Why wouldn’t you make the most out of every relationship you’re involved in?
Where Brand Loyalty Really Comes From
In the original version of Ciotti’s article, a woman named Valerie left this comment:
“I hate Mc Donalds. They are the ideal of everything I hate…Yet some how I wind up at that Drive Thru kicking myself the whole time…They always seem to know what I need, when I need it and they are always there.”
This lady says “I hate McDonald’s.” Her actions prove otherwise — consistently.
What people say is often very different from what they do.
Valerie is also describing a brand relationship. Mickey D always knows what she wants and is there to supply it. Are shared values at the root of this relationship? Yes and no.
If McDonald’s concentrated one communicating its “philosophy or higher purpose,” do you think it would have resonated with Valerie’s own stated values? Probably not. The desire for quick convenience and relatively low prices won the day. (Not to mention the physical addiction caused by the chemicals in the food!)
People reveal their true values/priorities through their actions.
People actively seek brand loyalty. Rather, they seek to satisfy their needs and wants in the best way they know how.
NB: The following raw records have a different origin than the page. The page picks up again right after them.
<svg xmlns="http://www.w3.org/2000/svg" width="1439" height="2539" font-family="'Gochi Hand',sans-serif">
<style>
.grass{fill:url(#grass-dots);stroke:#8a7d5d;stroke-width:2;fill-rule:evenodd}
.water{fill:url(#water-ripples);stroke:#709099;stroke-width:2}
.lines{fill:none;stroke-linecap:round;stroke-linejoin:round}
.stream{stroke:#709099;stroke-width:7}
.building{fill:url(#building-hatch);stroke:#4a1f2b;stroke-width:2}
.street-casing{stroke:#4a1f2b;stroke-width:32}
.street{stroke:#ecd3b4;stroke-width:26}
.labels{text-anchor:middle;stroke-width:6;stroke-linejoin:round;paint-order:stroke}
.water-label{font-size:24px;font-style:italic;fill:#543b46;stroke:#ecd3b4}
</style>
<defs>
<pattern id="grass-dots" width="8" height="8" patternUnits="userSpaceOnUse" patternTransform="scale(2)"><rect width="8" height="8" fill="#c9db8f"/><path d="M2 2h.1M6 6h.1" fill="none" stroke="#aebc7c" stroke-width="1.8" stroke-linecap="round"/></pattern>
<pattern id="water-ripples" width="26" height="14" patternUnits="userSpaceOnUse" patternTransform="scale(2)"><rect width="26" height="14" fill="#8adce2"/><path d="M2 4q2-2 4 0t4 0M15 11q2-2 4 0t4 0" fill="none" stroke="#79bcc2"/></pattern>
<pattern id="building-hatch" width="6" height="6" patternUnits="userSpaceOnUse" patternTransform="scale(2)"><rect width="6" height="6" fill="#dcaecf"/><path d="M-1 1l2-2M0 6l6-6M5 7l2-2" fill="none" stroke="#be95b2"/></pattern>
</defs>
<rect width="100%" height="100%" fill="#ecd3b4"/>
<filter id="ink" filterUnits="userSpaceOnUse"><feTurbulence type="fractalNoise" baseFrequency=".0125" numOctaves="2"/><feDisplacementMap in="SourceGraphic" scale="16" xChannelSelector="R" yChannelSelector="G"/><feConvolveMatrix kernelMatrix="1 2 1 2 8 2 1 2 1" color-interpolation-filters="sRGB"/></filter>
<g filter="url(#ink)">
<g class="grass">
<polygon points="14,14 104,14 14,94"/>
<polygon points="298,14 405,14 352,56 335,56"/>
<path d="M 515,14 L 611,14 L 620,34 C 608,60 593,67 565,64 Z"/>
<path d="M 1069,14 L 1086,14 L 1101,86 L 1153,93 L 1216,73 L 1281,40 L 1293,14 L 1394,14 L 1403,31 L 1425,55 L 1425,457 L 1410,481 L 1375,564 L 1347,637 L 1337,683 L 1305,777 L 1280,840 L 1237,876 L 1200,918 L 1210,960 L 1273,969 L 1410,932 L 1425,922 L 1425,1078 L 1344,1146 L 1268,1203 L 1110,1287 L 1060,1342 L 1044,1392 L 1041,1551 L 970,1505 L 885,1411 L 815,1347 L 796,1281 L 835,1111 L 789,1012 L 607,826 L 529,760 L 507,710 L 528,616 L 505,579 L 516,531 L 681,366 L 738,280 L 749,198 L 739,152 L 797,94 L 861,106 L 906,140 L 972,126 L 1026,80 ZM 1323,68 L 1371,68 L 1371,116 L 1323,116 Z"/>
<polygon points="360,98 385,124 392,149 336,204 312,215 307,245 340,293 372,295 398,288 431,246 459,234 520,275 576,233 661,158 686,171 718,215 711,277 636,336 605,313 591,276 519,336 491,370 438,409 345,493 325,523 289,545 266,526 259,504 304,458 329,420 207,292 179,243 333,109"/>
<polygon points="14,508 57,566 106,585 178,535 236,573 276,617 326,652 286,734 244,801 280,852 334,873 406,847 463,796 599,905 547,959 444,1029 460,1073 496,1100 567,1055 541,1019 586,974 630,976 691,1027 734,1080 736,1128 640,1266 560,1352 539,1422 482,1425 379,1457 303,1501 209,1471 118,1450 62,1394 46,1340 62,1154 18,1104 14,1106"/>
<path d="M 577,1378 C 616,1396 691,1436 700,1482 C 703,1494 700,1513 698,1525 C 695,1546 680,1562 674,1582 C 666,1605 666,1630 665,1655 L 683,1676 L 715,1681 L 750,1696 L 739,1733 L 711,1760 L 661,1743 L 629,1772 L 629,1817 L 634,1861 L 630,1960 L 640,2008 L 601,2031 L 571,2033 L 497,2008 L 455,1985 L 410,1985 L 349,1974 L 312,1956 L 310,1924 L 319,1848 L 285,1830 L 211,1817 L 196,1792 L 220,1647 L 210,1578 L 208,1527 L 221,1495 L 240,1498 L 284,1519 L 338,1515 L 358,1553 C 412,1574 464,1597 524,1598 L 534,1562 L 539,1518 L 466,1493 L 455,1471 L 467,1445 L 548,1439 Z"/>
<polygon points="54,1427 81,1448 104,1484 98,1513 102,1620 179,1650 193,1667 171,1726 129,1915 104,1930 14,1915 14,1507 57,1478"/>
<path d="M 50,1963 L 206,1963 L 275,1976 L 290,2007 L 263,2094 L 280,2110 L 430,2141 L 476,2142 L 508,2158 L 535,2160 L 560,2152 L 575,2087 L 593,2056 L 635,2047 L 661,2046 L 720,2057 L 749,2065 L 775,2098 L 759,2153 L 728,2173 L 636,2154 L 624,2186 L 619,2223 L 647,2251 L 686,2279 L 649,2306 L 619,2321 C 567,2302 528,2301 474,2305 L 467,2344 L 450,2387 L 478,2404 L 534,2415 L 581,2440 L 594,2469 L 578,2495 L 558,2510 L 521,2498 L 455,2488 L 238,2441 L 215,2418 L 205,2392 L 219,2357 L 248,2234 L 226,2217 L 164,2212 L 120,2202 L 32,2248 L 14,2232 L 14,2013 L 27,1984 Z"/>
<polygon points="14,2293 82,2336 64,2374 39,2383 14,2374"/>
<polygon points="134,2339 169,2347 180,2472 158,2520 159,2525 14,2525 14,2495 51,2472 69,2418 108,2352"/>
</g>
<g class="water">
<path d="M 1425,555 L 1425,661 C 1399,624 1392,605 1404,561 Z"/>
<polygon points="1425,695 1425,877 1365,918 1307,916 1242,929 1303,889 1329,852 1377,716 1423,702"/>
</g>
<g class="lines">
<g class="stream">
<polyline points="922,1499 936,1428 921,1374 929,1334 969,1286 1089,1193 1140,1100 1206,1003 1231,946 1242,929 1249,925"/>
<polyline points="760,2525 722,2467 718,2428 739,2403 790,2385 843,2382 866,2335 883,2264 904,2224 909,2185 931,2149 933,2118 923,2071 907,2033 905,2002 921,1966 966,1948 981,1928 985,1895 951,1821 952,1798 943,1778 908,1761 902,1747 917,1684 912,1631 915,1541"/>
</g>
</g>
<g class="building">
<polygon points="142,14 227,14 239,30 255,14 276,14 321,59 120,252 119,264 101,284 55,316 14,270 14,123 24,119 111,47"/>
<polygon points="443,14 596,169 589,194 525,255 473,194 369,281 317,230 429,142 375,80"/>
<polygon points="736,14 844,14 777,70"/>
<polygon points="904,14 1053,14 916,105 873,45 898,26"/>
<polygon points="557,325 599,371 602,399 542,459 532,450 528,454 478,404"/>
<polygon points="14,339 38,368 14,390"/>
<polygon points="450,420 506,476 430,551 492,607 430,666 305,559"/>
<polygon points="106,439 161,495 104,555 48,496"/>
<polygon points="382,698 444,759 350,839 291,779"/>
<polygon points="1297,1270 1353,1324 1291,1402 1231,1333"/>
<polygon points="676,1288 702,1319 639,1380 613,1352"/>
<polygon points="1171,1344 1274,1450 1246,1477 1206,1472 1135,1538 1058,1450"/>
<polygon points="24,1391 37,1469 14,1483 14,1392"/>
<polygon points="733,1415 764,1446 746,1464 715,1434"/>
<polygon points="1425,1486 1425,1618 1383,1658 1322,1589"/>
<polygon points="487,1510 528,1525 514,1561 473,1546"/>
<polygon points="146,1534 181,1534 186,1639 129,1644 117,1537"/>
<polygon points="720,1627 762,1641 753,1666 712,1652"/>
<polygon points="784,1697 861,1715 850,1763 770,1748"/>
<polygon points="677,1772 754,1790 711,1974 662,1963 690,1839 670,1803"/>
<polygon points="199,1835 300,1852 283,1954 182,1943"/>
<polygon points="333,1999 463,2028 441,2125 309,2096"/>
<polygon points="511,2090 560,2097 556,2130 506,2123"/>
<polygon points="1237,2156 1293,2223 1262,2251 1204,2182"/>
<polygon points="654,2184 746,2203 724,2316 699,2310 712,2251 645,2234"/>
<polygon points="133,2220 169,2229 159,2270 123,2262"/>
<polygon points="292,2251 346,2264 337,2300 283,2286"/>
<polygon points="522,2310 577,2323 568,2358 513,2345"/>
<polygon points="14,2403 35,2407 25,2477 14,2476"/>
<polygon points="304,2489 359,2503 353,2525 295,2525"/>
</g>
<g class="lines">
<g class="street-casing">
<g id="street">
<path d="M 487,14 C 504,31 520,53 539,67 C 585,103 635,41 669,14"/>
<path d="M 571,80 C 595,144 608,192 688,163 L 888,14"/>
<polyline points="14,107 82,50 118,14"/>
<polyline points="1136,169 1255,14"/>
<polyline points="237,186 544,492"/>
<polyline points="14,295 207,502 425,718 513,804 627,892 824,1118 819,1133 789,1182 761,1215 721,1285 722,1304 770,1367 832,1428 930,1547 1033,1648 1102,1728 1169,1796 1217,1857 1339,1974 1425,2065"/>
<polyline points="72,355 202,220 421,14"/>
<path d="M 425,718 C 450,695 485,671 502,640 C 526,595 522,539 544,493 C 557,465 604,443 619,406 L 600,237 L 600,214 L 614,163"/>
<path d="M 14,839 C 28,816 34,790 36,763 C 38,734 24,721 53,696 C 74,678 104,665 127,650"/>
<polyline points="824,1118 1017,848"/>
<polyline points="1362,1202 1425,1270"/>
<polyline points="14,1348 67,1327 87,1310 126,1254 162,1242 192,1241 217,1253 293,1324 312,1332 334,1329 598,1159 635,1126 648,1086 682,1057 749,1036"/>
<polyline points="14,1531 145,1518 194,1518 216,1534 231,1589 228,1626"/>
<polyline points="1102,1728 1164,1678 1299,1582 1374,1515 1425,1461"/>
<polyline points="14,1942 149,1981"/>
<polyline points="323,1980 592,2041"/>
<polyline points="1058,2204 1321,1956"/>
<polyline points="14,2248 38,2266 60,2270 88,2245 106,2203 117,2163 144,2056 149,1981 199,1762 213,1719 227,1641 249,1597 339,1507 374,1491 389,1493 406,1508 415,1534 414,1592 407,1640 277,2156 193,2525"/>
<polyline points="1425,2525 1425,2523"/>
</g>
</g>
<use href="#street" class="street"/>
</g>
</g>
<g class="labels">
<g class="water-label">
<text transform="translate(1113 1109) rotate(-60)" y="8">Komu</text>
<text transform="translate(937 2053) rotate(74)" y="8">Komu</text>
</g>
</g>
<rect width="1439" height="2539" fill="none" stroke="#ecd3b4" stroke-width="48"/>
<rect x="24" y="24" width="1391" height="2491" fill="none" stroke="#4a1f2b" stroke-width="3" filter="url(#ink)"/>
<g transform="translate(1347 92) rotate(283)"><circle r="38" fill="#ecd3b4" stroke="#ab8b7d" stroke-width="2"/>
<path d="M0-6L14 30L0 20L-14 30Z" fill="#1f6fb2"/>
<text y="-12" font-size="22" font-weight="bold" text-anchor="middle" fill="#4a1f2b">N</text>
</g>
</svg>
They’re not interested in your business except insofar as it appeals to their self-interest:
- Do you help them move closer to their short- and long-term goals?
- Do satisfy their desire to feel powerful, intelligent, attractive, special and/or connected?
- Do you give them hope?
- Does buying from you enhance their self-image?
- Do you make good things happen faster for them?
- Do you prevent bad things from happening to them?
- People make their decisions (who to pay attention to, who to spend money with, stay out of relationships with) based on who they perceive can best scratch those deep-seated itches in their minds.
That’s how you build value in the mind of your customer.
If you’re providing such great value, would customers ask you to communicate less? No! They want to hear from you more. Would they demand that you charge less? Not if you’re offering something they treasure more than the money you’re asking for.